C’est le père de Pascal Trarieux.
Les deux hommes ne se ressemblent pas, pas du tout même, on dirait qu’ils ne se connaissent même pas tellement ils sont dissemblables. Si, peut-être le nez, elle aurait dû y penser plus tôt. C’est lui, aucun doute, et c’est une très mauvaise nouvelle pour Alex parce qu’elle a la conviction qu’il disait vrai, il l’a conduite ici pour la faire mourir.
Il la veut morte.
Jusqu’ici, elle s’était refusé à y croire vraiment. Cette certitude remonte à son esprit, absolument intacte, comme aux premiers instants, et elle cadenasse toutes les portes, fait fondre ses ultimes et minuscules résidus d’espoir.
— Ah, ça-y-est…
Toute à sa peur, elle ne l’a pas entendu arriver.
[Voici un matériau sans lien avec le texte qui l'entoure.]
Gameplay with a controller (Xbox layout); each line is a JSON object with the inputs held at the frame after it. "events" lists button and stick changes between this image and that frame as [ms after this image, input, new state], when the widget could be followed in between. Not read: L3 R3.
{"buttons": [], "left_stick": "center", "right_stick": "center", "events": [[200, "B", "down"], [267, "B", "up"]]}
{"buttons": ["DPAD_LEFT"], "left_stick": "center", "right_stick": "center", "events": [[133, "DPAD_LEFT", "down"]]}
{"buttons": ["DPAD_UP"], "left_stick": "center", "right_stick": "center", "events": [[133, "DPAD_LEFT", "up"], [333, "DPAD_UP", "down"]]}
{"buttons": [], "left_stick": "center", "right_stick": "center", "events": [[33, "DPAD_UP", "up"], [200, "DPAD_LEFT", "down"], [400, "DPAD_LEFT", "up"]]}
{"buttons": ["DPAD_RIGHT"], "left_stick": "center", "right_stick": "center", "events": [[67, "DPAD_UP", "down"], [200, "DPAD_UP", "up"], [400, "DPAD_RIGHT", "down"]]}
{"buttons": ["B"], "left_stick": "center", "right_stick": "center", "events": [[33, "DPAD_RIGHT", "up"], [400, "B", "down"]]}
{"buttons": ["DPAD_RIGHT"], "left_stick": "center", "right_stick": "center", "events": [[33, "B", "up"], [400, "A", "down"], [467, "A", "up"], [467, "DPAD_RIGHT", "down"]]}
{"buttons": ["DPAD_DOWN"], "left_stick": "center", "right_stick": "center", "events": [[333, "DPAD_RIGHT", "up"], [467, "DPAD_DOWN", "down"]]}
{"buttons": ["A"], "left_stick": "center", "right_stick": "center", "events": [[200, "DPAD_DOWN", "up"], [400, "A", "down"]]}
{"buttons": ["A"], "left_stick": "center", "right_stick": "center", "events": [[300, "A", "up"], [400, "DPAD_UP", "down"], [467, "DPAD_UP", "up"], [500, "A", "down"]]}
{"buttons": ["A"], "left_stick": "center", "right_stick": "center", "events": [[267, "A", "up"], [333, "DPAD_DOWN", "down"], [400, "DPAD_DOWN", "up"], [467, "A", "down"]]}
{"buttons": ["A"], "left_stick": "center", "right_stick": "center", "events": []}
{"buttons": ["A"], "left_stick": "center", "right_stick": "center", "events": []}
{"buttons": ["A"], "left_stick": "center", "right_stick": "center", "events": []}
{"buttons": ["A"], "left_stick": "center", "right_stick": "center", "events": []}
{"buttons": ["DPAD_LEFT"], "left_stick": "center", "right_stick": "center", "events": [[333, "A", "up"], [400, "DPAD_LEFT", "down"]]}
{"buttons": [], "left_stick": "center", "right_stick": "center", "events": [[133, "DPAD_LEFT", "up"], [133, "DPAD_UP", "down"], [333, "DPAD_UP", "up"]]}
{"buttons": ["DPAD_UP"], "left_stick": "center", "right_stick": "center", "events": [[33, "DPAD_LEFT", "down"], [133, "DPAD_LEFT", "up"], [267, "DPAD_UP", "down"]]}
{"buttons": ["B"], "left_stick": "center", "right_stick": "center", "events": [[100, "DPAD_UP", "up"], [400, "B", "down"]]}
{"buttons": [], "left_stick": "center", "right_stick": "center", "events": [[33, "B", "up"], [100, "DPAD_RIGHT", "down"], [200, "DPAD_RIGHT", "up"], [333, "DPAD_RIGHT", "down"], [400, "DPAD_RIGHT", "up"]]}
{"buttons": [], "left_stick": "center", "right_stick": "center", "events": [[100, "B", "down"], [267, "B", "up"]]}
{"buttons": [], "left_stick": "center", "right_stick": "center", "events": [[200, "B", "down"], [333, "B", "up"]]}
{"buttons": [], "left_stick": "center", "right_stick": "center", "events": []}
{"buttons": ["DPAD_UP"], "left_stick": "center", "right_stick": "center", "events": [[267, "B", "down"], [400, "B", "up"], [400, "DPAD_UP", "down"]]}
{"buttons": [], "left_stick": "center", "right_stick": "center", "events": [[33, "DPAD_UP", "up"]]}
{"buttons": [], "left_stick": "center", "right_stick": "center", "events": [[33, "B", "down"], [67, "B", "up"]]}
Elle se tord le cou pour l’apercevoir mais avant qu’elle y soit parvenue, la caisse se met à danser légèrement puis à tourner sur elle-même. Bientôt, il entre dans son champ de vision. Il est près du mur, en train de faire descendre la cage. Lorsqu’elle est à la bonne hauteur, il attache la corde et s’approche. Alex fronce les sourcils parce qu’il n’est pas comme d’habitude. Ce n’est pas elle qu’il regarde, on dirait qu’il regarde à travers elle et il marche très lentement comme s’il craignait de marcher sur une mine. Maintenant qu’elle le voit de plus près, oui, en effet, il y a un air de ressemblance avec son fils, ce visage buté.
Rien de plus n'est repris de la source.